Binning and sampling¶
Temporal networks are, naturally, objects recorded in a world of continuous time. However, more often than not, real-world temporal network data are supplied in discrete time format. These formats typically have two interpretations.
In data recorded in real experiments, an edge is often described as a pair of time \(t=n\Delta t\) and edge \((i,j)\) which typically means that this edge was active at some time in the interval \([n\Delta t,n\Delta t+\Delta t)\) (in some cases it means it was active at some time in the interval \([n\Delta t -n\Delta t,\Delta t)\). However, in subsequent analyses, the edge is typically treated as present in the whole interval. This means that the duration of edges is extended to both ends of a time interval, a procedure we will call binning in the following.
A consequence of binning is that the number of observed edges at any time is systematically greater than or equal to the actual number of edges. Nodes switching between groups in one time bin might further produce a single artificially large group. However, all edges active in the experiment are also reflected in the data.

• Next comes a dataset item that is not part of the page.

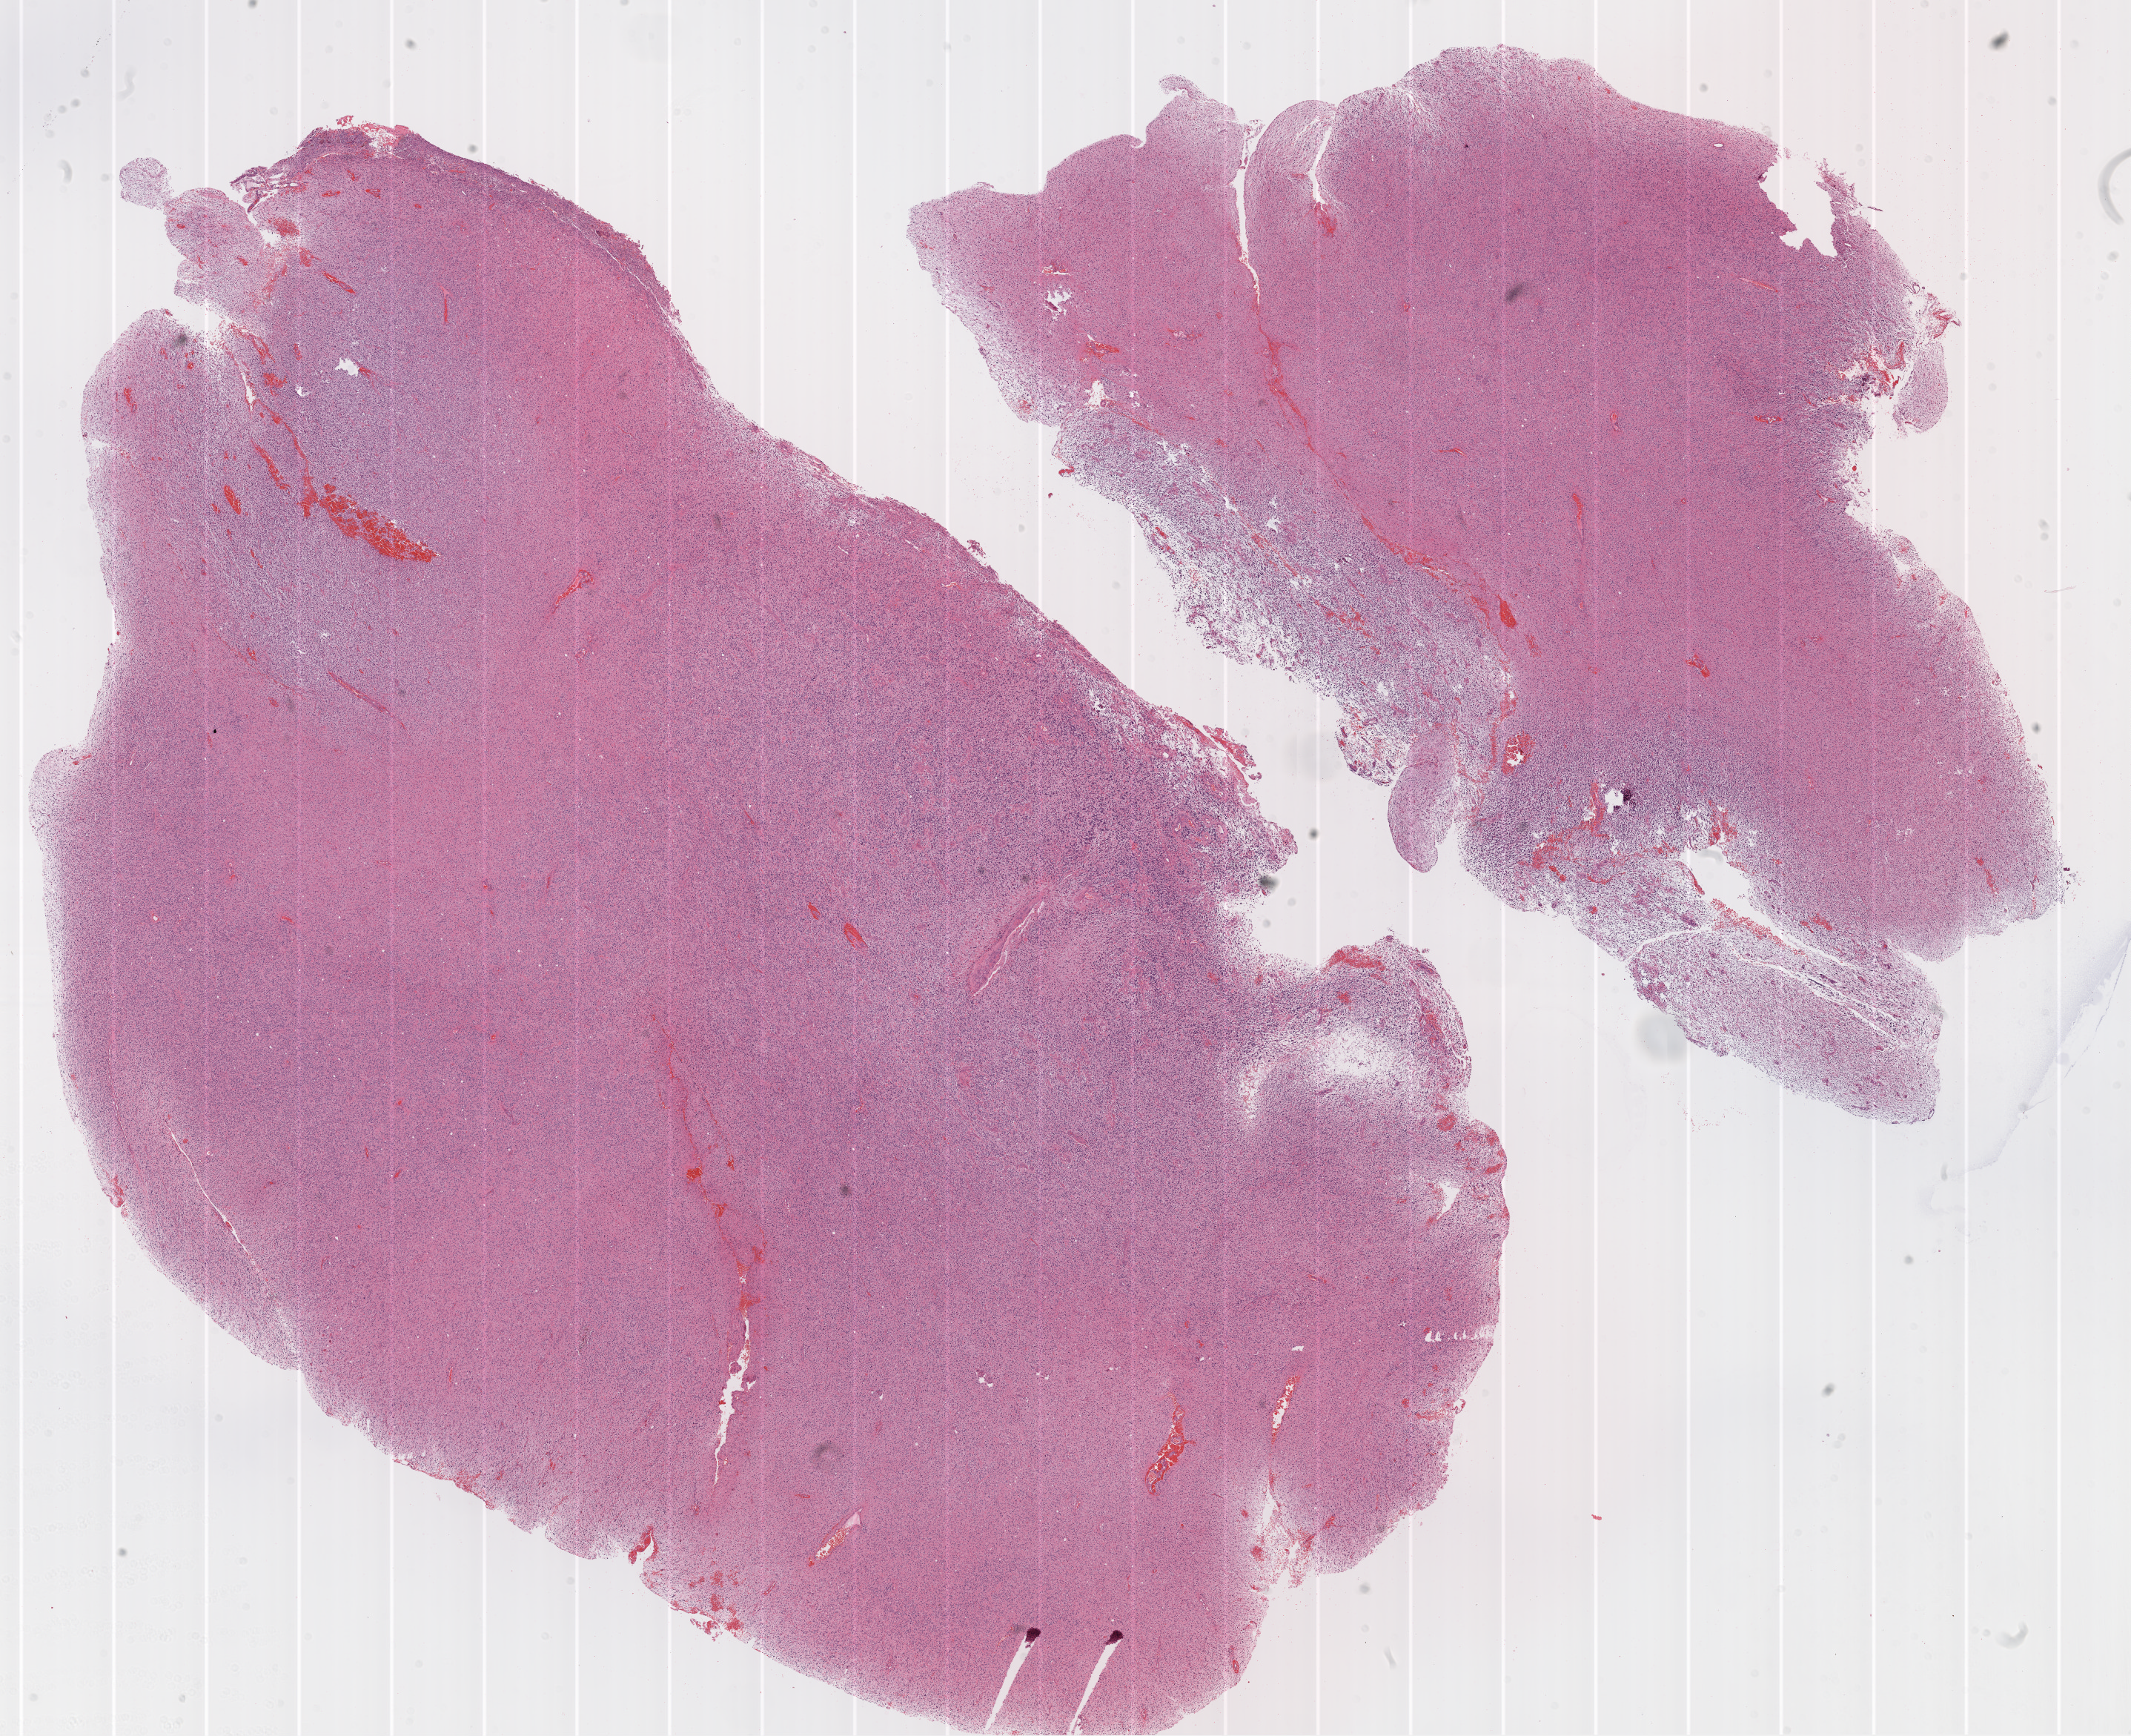
H&E-stained whole-slide image — low-resolution overview of the scanned area, about 23.1 x 18.8 mm; FFPE section; brain, primary tumour sample. Patient: male, age at initial diagnosis 38 years.
Diagnosis: Glioblastoma.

In tacoma, binning is done using
# 5 minutes interval binning of network with time_unit='s' binned_temporal_network = tc.bin(temporal_network, dt = 300.0) # binning to 6 time steps (6 bins) binned_temporal_network = tc.bin(temporal_network, N_time_steps = 6)
The binning procedure is visualized in the following figure.
Sometimes, data given as a pair of time \(t=n\Delta t\) and edge \((i,j)\) means that at that certain time, an edge was active. Since we do not know anything about the duration of the edge, we have to assume it is active until the end of the interval.
A consequence of sampling is that edges existing at a certain time, typically became active in the predecessing time interval. Hence, duration is shortened in the beginning of an active edge. Furthermore, we have to assume that the edge is active until the end of the interval and thus, its duration is lengthened towards the end (see Figure above). Edges being switched on and switched off within the same time interval are not reflected in the data, at all, meaning that paths for the spread of information are possibly deleted.
In tacoma, sampling is done using
# 5 minutes interval sampling of network with time_unit='s' sampled_temporal_network = tc.sample(temporal_network, dt = 300.0) # sampling at 6 times including t0 sampled_temporal_network = tc.sample(temporal_network, N_time_steps = 6)
Obviously, both approaches have their downsides and transform the data in a way such that information is lost. If avoidable, data should neither be binned nor sampled. However, some algorithms might only be applicable for discrete-time data. Furthermore, models operating in continuous time have to be compared to real-world data supplied in discrete time and thus have to be either binned or sampled.